Music majors voice minor concern

MUSC courses will now use the “SPRS” designation, short for “super-spreader”

BY CLARA NETTIS, Staff, cleff and time signature writer
Photo courtesy of @XavierUniveristyMusic on Instagram
Many music courses at Xavier University have continued to meet regardless of the heightened risk of contracting COVID-19. Students have expressed their disagreement with the new safety measures that were put in place.

Many music courses have continued in earnest this semester, despite growing concerns over the courses’s heightened risk of COVID-19 transmission. In order to combat this, the music department has taken several steps to eliminate higher-risk activities. 

New precautions will include social distancing and mask-wearing, which have been difficult to attain as of yet this fall. Some students expressed concern with the feasibility of the new rules’ implementations. 

“Have you seen Edgecliff Hall?” euphonium player Igor Stradinsky asked. “You couldn’t socially distance two people in there.”  

“How am I supposed to play violin with a mask on?” Joanna Brahms said, clearly playing a string instrument wildly incorrectly.

Other students were less accepting of the new guidelines. 

“All of these precautions are for the greater good, but it really diminishes the fun parts of making music,” tuba player Leonard Berenstein-Bare said. “Is it even really an orchestra if I can’t dump the contents of my spit valve on my classmates?” 

“I’m supposed to lead this ensemble,” first clarinetist Galex Gudzynski, who asked that we use a false name in order to protect their anonymity, said. “And for the sake of our musical togetherness, if I get COVID-19, I should be able to give to everyone else so that no one can replace me in the concert.” 

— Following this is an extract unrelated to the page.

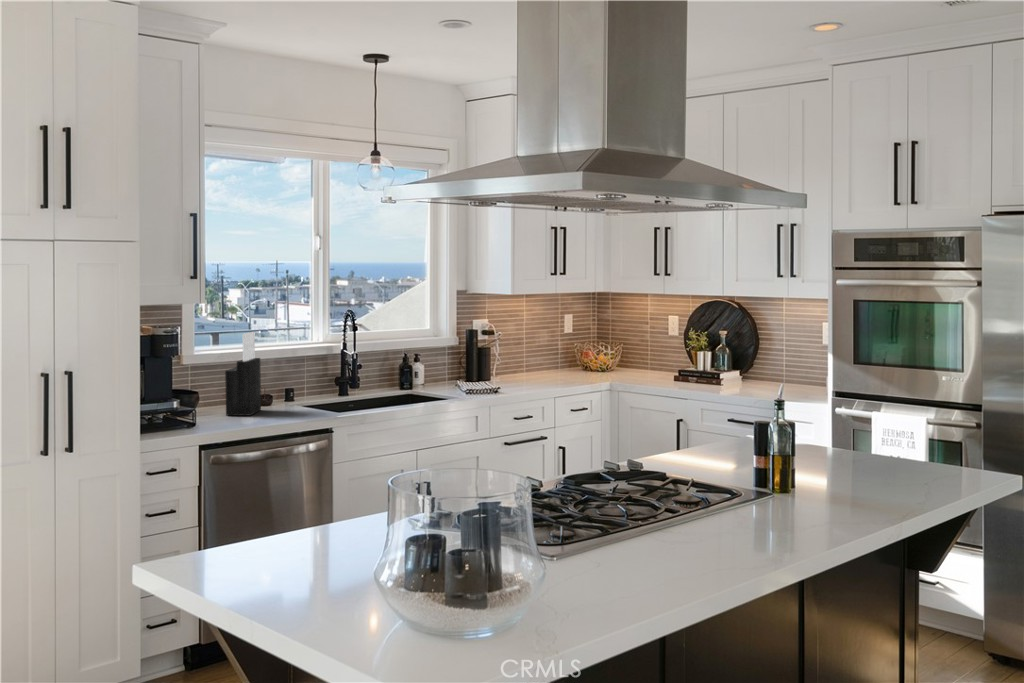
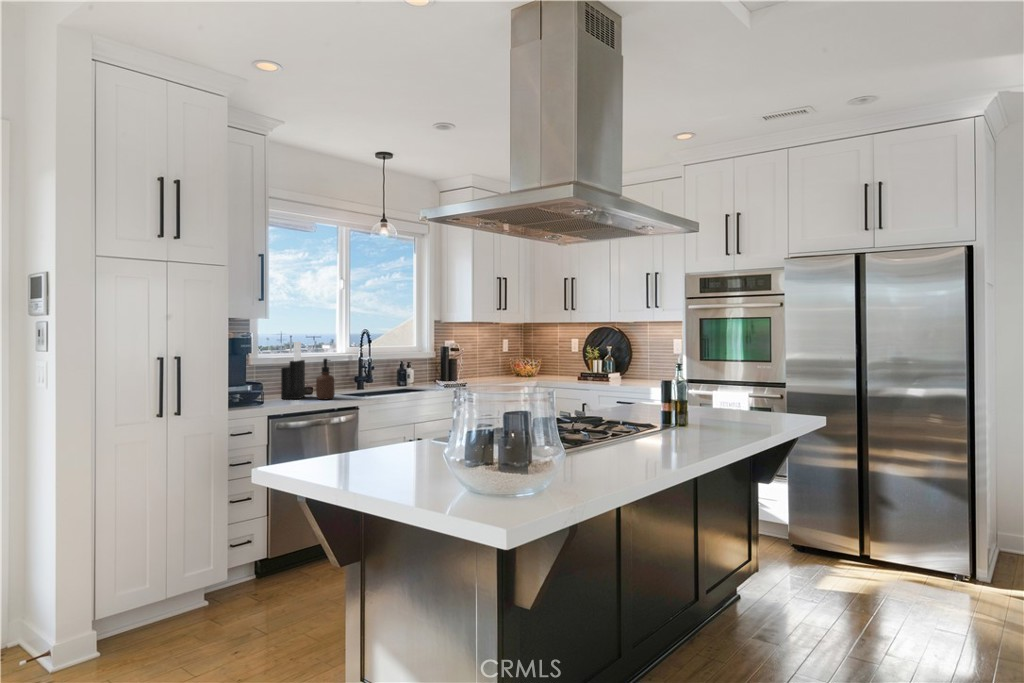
soap dispenser: none [275,358,301,417] -> present [316,359,335,399]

The music department also includes theater students, who have predominantly learned via hybrid or remote learning opportunities this semester. Many think that reopening the theater program could result in a major public health crisis for the university. 

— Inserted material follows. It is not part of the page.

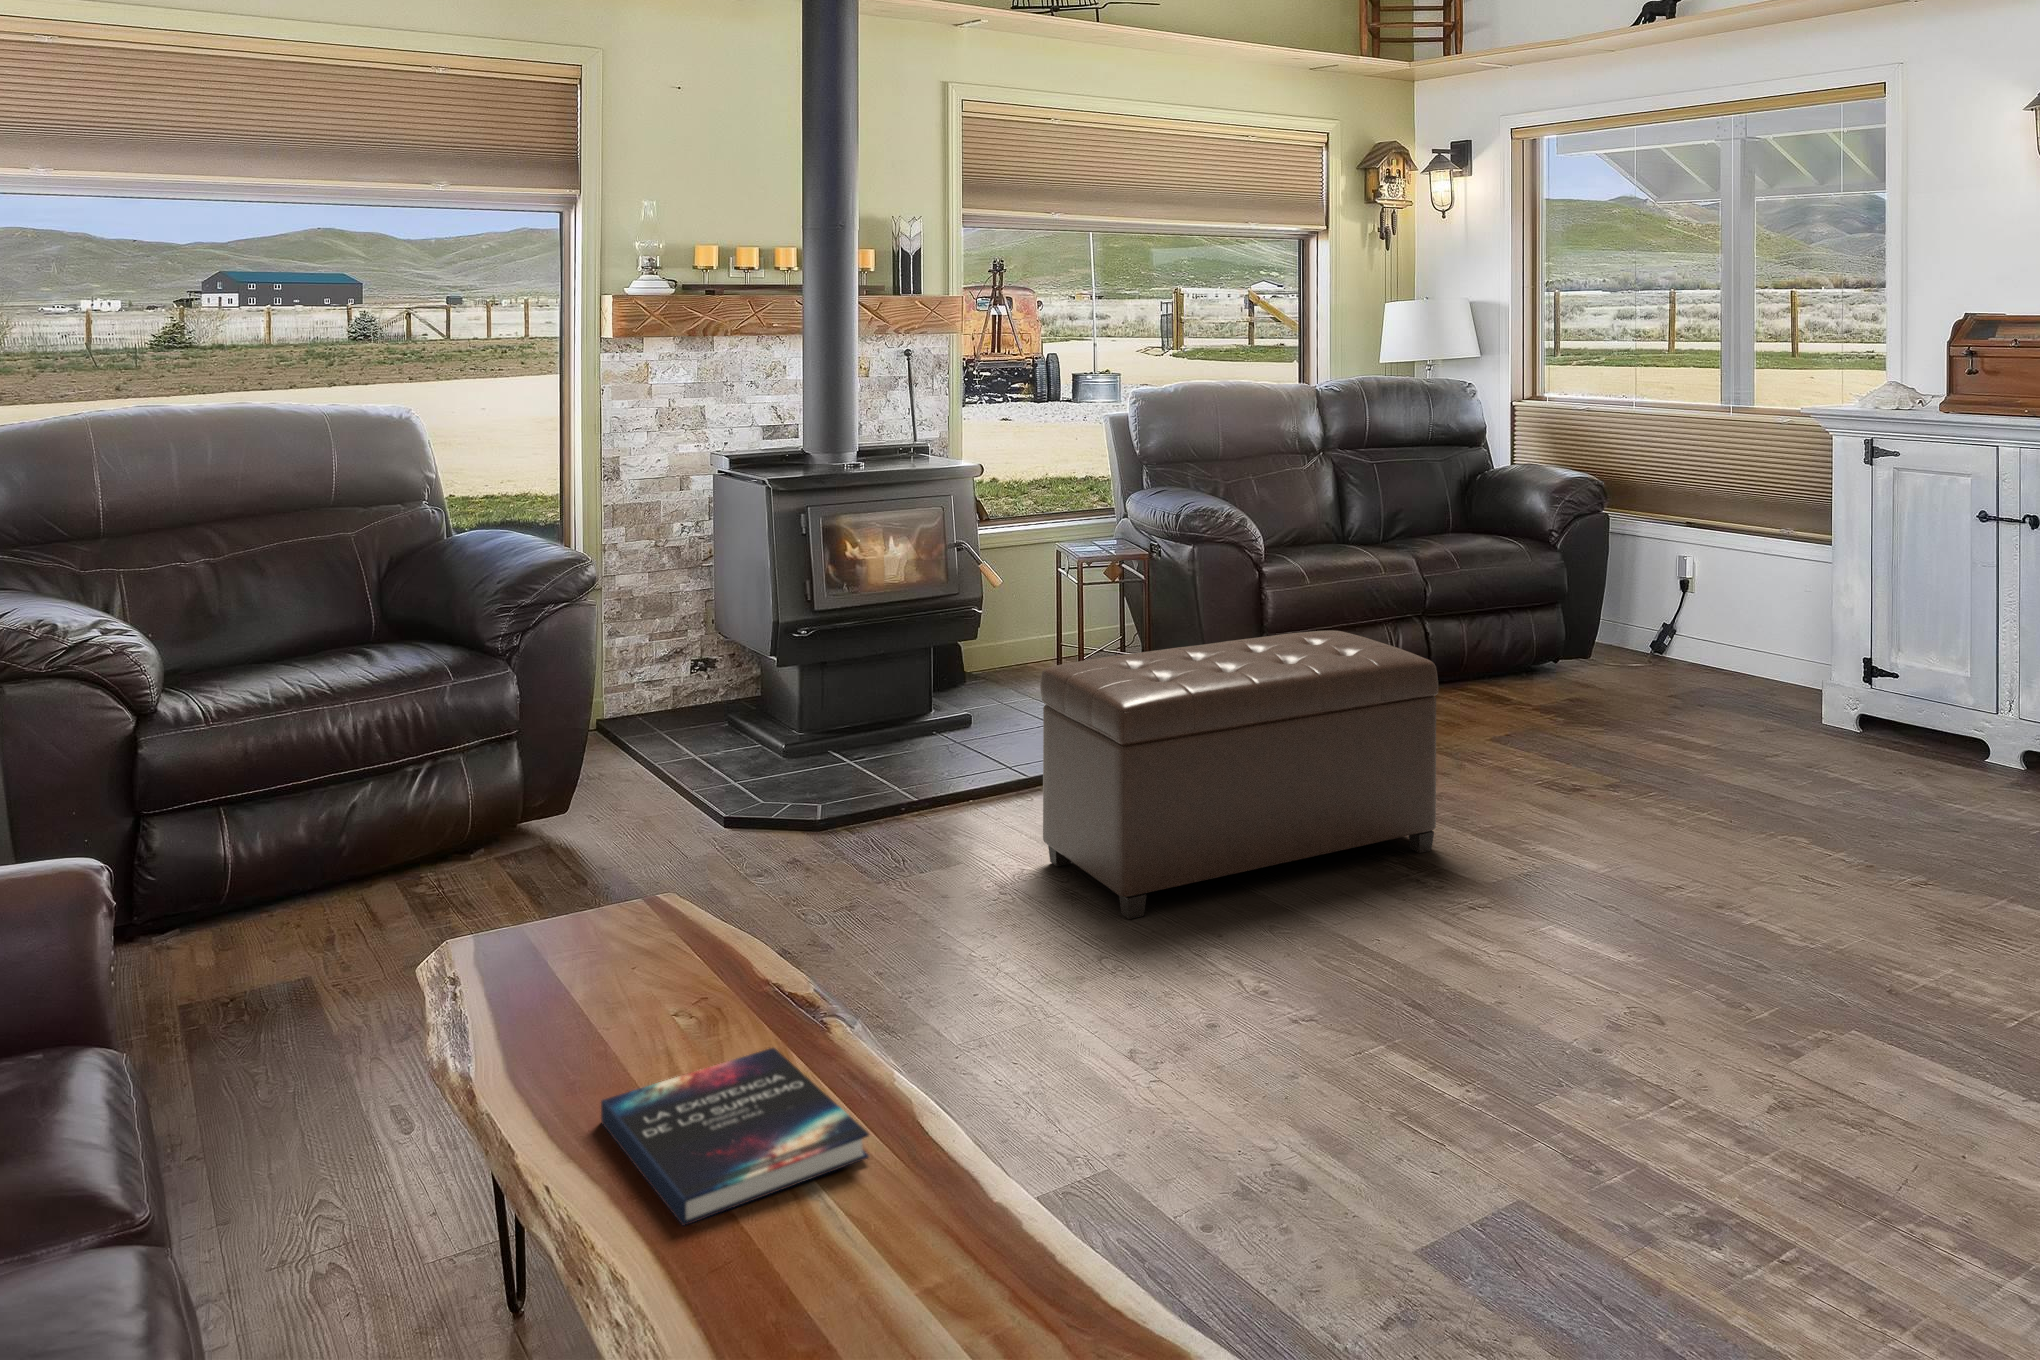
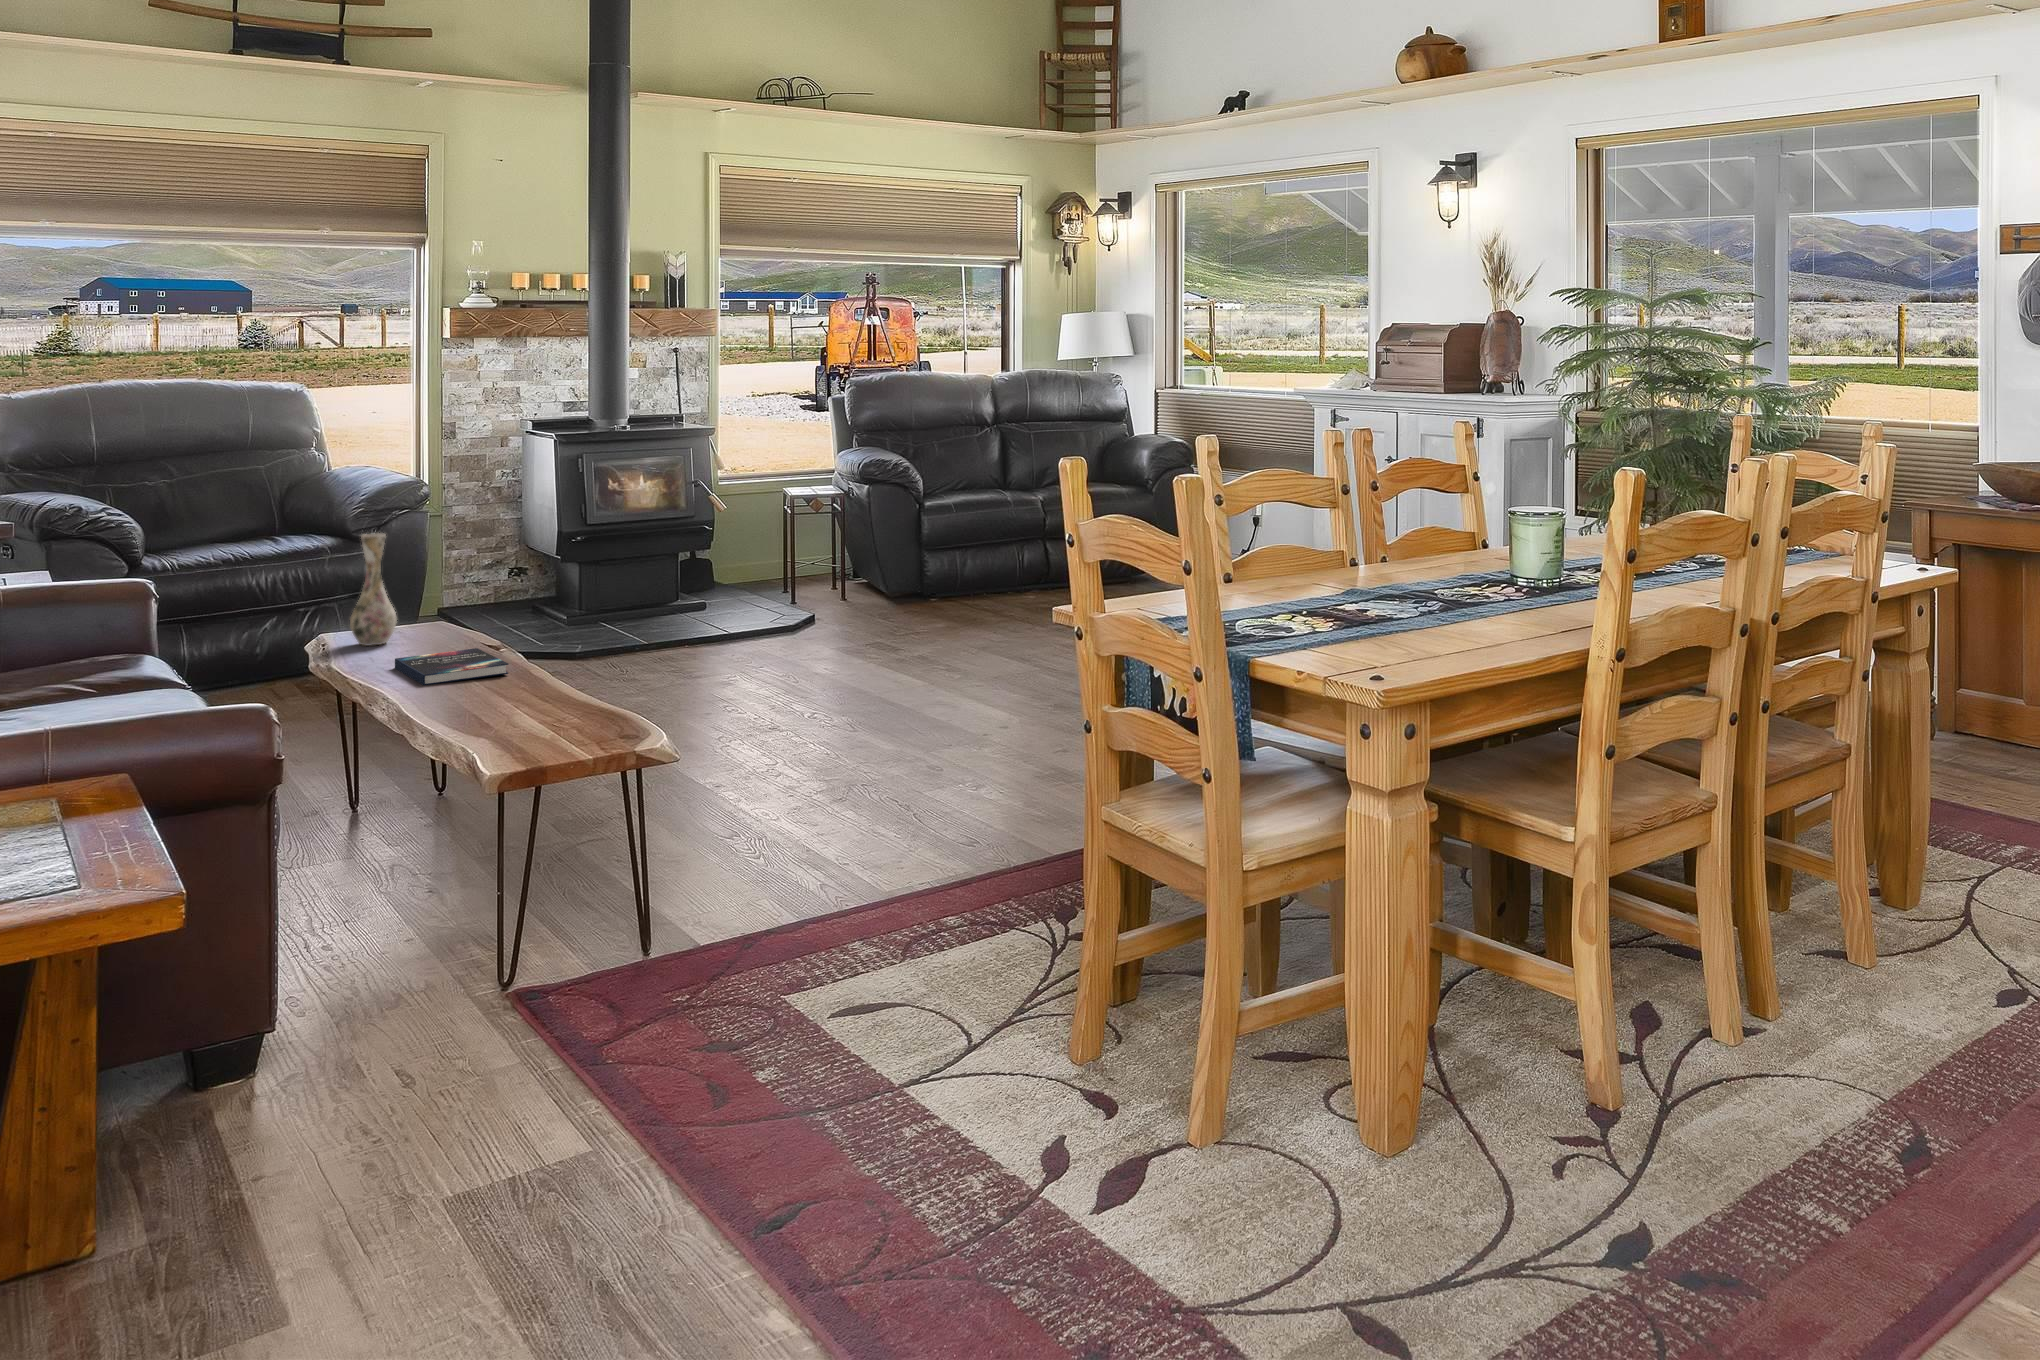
ottoman: present [1040,630,1438,919] -> none [713,529,973,689]
vase: none [495,762,590,1008] -> present [350,533,397,646]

“If college theater is anything like high school theater, I’m pretty sure they’re just all f*cking each other all the time,” said junior English major Kev E. Yaa, former assistant stage manager of Covington Catholic’s all-male production of Fiddler on the Roof.

“I’m not even worried about COVID-19; it seems more like a chlamydia kind of thing,” he said.  

Students involved in vocal programs have noted that they have been unable to take in-person classes while other music students have. The disparity has been a source of significant tension within the department. 

“I just don’t understand what the difference is,” soprano Giuliana Puccini belted. “A trumpet player gets to spit germs on all his classmates just because he pushes that spit through a big piece of metal?” 

The minor changes have led to major discomfort within the department, leading university lawyers to make some preemptive changes for liability reasons. Courses designated “MUSC,” for music, will now be designated “SPRS,” for super-spreader. 

“It really just tells students that if they get COVID-19 from sitting in a crowded room full of students who aren’t wearing a mask or sitting six feet away from each other, then that’s their fault,” lawyer John Jargenson said. 

“Like, Xavier literally threatened to expel students for doing that if it’s at their own house. So… yeah. Seems pretty obvious,” Jargenson added.